Recruiting Trail highlights changes in basketball


Oladokun, a 16-year-old from Upland, Calif., was invited to Pangos All-America Camp in Las Vegas, which included several of the nation’s top 100 prospects. The camp was not held during an in-person judging period, so it only drew NBA evaluators — including Oklahoma City Thunder general manager Sam Presti and president of operations at Denver Nuggets basketball, Calvin Booth — and scouting analysts.

At 6-foot-9 and 210 pounds, Oladokun plays like an overgrown pup — more enthusiasm than grace — but he’s made his mark hitting relentlessly for rebounds with some of the best prospects in the country.

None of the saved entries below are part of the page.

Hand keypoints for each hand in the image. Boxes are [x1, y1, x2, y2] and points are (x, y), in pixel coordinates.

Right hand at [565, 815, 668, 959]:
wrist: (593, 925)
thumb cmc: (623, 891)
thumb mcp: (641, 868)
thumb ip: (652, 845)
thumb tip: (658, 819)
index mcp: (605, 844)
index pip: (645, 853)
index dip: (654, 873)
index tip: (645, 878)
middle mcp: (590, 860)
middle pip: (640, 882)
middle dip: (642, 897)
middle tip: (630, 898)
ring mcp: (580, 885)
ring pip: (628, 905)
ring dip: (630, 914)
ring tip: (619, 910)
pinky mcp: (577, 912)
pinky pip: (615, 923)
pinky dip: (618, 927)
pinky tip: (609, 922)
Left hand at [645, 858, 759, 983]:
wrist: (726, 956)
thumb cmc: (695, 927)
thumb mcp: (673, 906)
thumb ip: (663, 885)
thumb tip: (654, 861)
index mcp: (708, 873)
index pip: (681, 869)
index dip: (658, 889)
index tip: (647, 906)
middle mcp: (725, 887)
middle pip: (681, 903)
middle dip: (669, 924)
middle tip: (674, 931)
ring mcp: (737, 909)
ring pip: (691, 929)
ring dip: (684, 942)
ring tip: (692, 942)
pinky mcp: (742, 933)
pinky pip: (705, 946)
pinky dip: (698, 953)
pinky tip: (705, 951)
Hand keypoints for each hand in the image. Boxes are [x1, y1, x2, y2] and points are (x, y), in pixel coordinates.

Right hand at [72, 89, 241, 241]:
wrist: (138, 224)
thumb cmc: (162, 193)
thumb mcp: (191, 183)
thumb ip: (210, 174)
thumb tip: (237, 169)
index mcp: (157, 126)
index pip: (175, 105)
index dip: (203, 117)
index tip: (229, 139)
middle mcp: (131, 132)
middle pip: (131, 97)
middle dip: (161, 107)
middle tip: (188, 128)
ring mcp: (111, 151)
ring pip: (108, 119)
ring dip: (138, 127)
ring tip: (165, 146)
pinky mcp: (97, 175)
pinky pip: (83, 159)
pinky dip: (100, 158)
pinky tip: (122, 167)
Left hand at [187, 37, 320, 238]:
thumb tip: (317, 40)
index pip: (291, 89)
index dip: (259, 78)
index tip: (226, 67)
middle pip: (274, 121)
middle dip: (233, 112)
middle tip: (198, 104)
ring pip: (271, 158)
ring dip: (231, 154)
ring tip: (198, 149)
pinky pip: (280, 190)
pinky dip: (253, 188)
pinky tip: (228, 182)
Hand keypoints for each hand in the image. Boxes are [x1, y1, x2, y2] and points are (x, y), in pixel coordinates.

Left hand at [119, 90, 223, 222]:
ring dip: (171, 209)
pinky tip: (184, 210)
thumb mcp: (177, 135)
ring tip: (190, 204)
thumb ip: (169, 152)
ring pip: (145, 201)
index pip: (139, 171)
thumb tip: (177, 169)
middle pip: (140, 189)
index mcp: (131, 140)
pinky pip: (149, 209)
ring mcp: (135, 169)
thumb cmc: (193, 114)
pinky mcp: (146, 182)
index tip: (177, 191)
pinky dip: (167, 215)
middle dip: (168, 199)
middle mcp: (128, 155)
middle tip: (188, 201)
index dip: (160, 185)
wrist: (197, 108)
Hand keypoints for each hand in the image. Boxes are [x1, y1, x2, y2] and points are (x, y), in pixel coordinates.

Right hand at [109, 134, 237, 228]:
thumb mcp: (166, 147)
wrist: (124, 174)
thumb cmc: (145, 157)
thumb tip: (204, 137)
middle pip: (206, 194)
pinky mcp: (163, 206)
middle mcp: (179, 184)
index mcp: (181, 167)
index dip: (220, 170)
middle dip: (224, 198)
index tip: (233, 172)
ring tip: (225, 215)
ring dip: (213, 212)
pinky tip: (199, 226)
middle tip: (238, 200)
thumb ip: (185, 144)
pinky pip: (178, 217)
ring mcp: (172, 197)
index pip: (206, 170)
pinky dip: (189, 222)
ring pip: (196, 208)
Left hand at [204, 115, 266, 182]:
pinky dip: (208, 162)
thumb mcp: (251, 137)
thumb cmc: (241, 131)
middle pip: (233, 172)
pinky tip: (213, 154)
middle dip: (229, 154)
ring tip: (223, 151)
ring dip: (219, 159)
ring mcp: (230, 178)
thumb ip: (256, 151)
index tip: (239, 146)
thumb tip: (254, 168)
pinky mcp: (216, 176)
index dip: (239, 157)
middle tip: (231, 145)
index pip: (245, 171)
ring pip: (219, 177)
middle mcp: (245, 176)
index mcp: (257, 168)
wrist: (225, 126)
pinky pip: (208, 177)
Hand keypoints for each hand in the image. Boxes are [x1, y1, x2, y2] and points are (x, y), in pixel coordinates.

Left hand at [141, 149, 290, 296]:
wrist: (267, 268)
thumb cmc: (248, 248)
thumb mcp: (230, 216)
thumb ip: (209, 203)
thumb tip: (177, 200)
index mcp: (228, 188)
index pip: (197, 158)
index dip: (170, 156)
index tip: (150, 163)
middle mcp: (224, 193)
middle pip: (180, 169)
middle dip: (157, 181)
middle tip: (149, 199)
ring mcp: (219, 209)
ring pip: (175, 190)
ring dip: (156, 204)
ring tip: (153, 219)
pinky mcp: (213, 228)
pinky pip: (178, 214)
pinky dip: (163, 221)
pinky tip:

“I was so nervous,” said Oladokun, who has a 4.5 GPA and has since camp received scholarship offers from the University of California, San Diego and the University of California. UC Davis, as well as an offer for a spot on the Yale roster, which does not award athletic scholarships but may provide other financial aid.

“A big part of basketball is confidence; it doesn’t matter if you have the skills,” he continued. “The camp helped me show what I could do even though I didn’t play to my ceiling. I know they are great players, but they are like me in many ways.

These revelations have occurred from coast to coast.

In a nearly empty gym last Friday night, Efstathiou found himself up against Alassane Amadou, a lean and athletic 6-9 winger from Quakertown, Pa., who was being watched carefully from the baseline by coach Marquette Shaka. Smart and an assistant coach, Cody Hat. (They took turns applauding when Amadou made a play in front of them.)

Efstathiou’s side, which lost two starters to injury in their opener, quickly lost 22 points when Amadou blew away for a dunk that Efstathiou couldn’t prevent.